Segment Start: SOURCE EXTRACT
For a long time enterprise applications  have been associated with expensive (and complicated in maintenance) hardware, mainframes,  committed technical teams and so on. For the last  few years  the role of cloud solutions has increased, where a customer either only rents equipment  (i.e. virtual servers), or complete application service. However, the main feature of cloud – elastic resource allocation  resulting in costs saving  –  is not required with many scenarios typical for small- and mid-size sap installations.

The most popular idea is to optimize costs  thanks to elastic capacity – disable non-required servers, change resource allocation (i.e. memory and CPU). Those make sense in case  you have scale-out environment (i.e. multiple application servers). However, for most cases (except BW) you will have a single “large” HANA instance that requires one solid (and expensive) instance. Once you decide to install SAP – in many cases you do not have  to dynamically resize or start/stop it on request – you just need to have it up and running, and probably you would like to have an option to increase hardware resources in case  your system load grows. So, it looks like a regular  server rental, the only difference is that those servers are located in cloud.
Segment End: SOURCE EXTRACT
Segment Start: EXCERPTED RECORDS
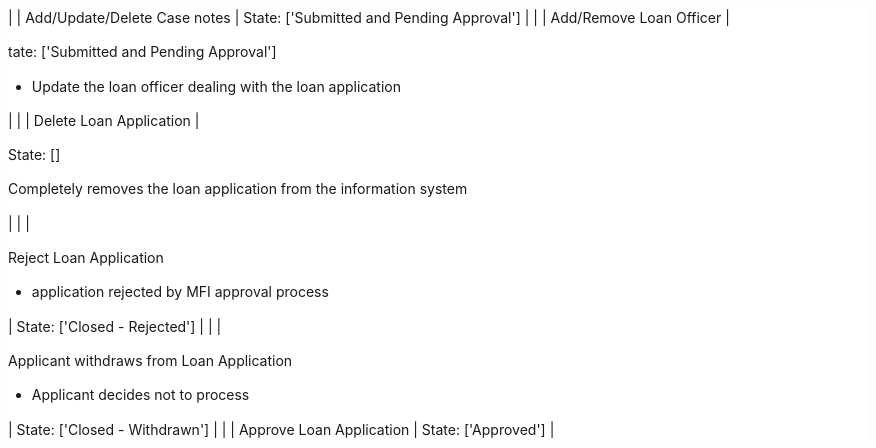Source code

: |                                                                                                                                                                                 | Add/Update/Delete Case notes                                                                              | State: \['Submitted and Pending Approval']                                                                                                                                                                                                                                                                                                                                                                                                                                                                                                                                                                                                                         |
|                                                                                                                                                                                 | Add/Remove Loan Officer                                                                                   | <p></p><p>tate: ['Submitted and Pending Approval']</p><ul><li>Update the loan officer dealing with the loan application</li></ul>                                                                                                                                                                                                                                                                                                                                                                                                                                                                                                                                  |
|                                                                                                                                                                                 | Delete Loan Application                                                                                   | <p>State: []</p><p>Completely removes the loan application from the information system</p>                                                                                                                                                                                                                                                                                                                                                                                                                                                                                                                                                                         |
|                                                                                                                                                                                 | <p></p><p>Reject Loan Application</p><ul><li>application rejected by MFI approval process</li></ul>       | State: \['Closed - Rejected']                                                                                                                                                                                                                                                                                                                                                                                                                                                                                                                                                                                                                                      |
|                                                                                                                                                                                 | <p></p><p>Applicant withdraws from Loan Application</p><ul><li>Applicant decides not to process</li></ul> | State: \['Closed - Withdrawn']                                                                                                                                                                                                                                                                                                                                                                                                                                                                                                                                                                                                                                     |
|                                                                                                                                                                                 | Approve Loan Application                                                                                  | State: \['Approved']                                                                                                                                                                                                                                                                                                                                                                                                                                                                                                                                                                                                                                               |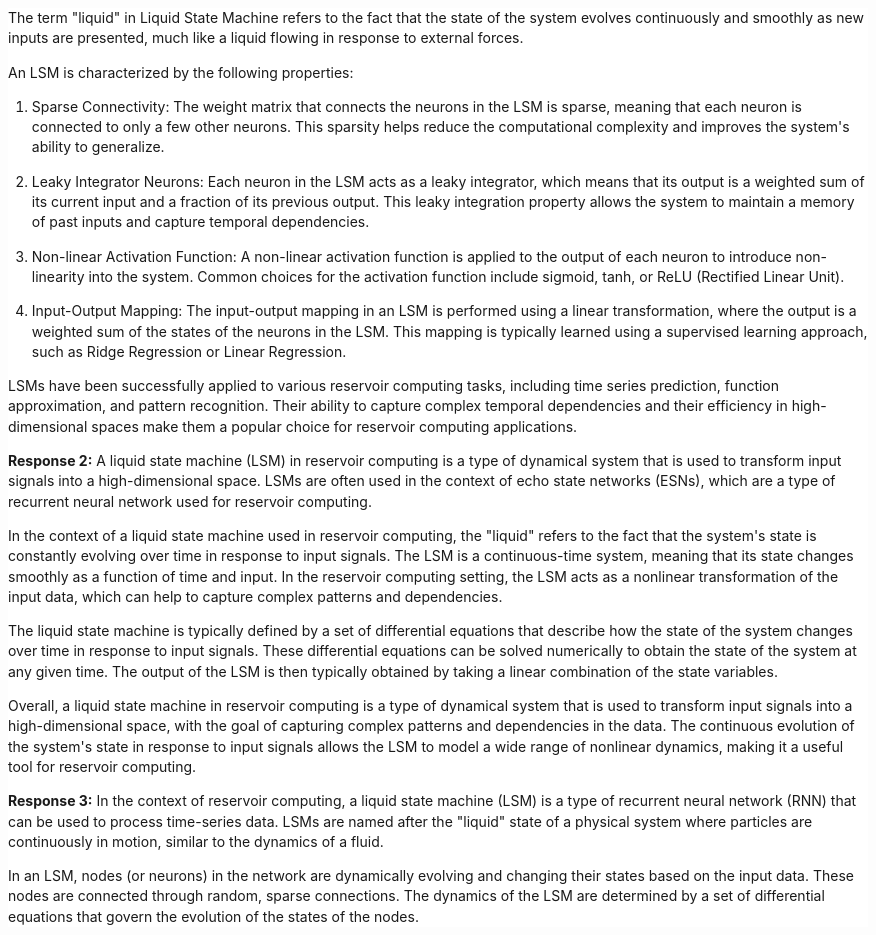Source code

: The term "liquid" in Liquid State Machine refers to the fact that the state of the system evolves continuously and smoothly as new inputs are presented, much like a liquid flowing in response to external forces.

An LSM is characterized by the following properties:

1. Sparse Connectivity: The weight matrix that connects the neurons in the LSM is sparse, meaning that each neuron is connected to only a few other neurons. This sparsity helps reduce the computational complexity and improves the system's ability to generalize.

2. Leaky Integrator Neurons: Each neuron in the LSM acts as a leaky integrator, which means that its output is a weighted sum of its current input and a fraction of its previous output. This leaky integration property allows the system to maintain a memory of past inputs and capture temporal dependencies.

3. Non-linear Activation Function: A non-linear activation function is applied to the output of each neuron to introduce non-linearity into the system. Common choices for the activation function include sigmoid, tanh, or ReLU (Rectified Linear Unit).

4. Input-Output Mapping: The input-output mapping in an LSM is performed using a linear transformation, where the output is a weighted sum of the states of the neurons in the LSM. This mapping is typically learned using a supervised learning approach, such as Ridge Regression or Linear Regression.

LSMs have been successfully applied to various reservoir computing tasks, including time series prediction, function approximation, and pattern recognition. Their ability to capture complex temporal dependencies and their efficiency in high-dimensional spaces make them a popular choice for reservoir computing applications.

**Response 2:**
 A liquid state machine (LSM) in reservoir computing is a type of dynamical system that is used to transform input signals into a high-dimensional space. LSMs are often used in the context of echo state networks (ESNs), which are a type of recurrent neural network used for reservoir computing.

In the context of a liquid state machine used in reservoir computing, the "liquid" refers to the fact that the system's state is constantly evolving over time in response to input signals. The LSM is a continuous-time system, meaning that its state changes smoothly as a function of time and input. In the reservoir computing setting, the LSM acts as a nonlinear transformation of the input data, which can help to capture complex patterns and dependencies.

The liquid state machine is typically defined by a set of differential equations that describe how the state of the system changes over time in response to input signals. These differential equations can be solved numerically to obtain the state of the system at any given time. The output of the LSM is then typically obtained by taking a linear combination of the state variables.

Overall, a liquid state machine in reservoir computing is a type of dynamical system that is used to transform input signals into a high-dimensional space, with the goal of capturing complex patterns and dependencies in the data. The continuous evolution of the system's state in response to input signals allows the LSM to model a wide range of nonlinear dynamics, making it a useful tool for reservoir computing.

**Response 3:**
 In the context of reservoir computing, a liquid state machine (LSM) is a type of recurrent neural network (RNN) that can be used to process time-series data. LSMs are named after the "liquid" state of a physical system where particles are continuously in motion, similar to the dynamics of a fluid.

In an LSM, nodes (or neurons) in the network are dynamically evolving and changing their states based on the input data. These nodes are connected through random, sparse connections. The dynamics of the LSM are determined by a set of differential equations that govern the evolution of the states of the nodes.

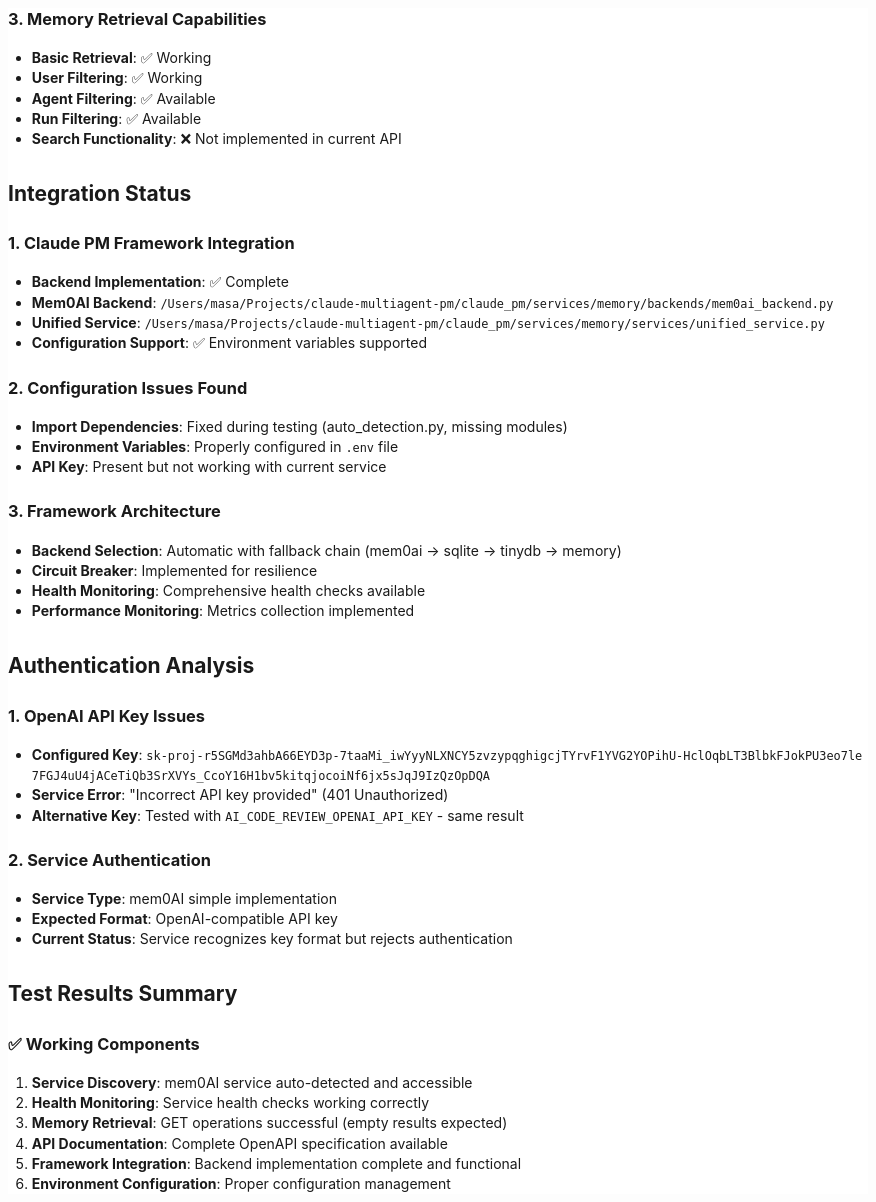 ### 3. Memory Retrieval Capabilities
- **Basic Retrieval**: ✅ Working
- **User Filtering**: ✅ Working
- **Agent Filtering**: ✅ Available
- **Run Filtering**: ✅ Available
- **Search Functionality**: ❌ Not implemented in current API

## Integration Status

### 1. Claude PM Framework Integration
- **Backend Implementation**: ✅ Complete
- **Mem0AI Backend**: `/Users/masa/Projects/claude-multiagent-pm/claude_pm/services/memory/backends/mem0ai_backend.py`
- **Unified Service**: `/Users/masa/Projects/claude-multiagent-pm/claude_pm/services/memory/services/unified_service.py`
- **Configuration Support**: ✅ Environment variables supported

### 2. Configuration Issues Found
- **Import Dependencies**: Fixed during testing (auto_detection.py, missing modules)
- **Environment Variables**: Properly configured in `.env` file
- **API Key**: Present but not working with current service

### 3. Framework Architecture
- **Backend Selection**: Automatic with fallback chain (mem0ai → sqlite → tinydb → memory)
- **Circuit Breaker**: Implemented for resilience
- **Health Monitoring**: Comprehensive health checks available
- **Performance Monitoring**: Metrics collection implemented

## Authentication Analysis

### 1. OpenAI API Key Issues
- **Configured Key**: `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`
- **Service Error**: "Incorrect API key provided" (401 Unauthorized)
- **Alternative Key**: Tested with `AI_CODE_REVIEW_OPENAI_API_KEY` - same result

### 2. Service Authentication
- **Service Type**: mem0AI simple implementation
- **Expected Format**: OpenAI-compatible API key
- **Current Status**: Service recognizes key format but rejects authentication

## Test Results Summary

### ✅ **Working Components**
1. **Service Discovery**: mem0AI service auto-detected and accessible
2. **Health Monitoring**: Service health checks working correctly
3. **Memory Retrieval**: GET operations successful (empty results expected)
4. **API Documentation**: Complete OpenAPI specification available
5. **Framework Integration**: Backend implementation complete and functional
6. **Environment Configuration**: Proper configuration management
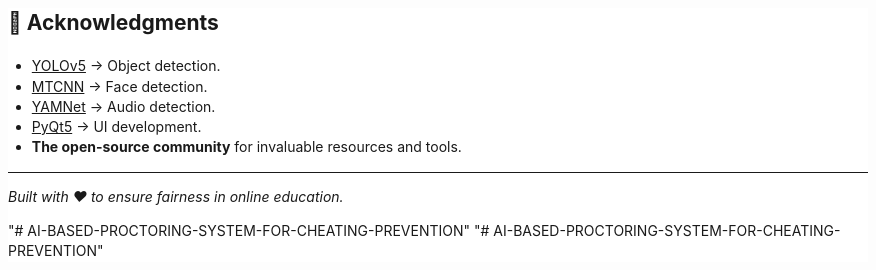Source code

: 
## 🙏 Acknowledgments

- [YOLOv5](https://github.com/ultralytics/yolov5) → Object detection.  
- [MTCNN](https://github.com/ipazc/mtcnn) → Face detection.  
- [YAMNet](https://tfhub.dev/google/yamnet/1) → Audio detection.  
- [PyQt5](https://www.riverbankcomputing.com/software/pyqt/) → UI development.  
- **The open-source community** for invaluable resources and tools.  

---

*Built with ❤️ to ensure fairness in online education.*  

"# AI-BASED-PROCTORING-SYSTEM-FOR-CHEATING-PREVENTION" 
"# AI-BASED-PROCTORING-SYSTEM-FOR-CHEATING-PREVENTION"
Segment End: EXCERPTED RECORDS
• **REQUIRED ACTION 1**
In the SAP cloud hosting text, reproduce the passage from "For a long time" to "mid-size sap installations.", substituting "server clusters" for "mainframes".
• **REQUIRED ACTION 2**
What does the SAP cloud hosting text call the main feature of cloud?
• **REQUIRED ACTION 3**
Carry the SAP cloud hosting text forward from its last sentence.

• **TASK RESPONSE 1**
For a long time enterprise applications  have been associated with expensive (and complicated in maintenance) hardware, server clusters,  committed technical teams and so on. For the last  few years  the role of cloud solutions has increased, where a customer either only rents equipment  (i.e. virtual servers), or complete application service. However, the main feature of cloud – elastic resource allocation  resulting in costs saving  –  is not required with many scenarios typical for small- and mid-size sap installations.

• **TASK RESPONSE 2**
Elastic resource allocation resulting in cost savings.

• **TASK RESPONSE 3**
For example, a cloud instance with 256Gb RAM will cost about EUR 1,200-1,700  monthly, depending on the specific cloud provider, geo location and so on.  Even  if we decide to use a 8x5 schedule, in a very optimistic scenario (without taking into  consideration necessary time for updates, long-time background jobs usually scheduled for night time or weekends) we still get about 400-500 EUR monthly.

Those costs might be acceptable (and even more than acceptable) once you are running a mission-critical  production system. However, it is quite expensive  if you are running a set of internal systems (in case if you are a sap partner), or you simply do not need  all features  offered by “big” cloud providers, and/or 2-4 hours’ system downtime is not a critical risk for your business ( which is usually the case with small and medium companies). Frankly  speaking, you  do not need 99.9999% availability of sap,  unless you have the same provisions for internet connection or electrical power in your location.  Based on my experience, I can say that it might make sense to  consider direct server rental instead of virtualized environments.

In our company we started using Hetzner Online  at the beginning of 2014 – as a cheap option to keep non-production  systems for internal needs.   Since 2016 we have been using  it for non-production  purposes together with HANA,  as for those purposes it is a nice and   quite a cheap option.

Now our internal landscape is based on Hetzner Online PX121-SSD servers with single Xeon E5-1650 v3 hexa-core and 256Gb RAM. For sure this is not a certified platform for HANA,  but  for the 2 years of usage we have never faced any hardware-related issues.  We typically run 2-3 systems on one host, including IDES versions with demo data inside. Indeed,  these are low-loaded systems, without a significant number of users logged in, and such a landscape  cannot be suggested for any production  usage.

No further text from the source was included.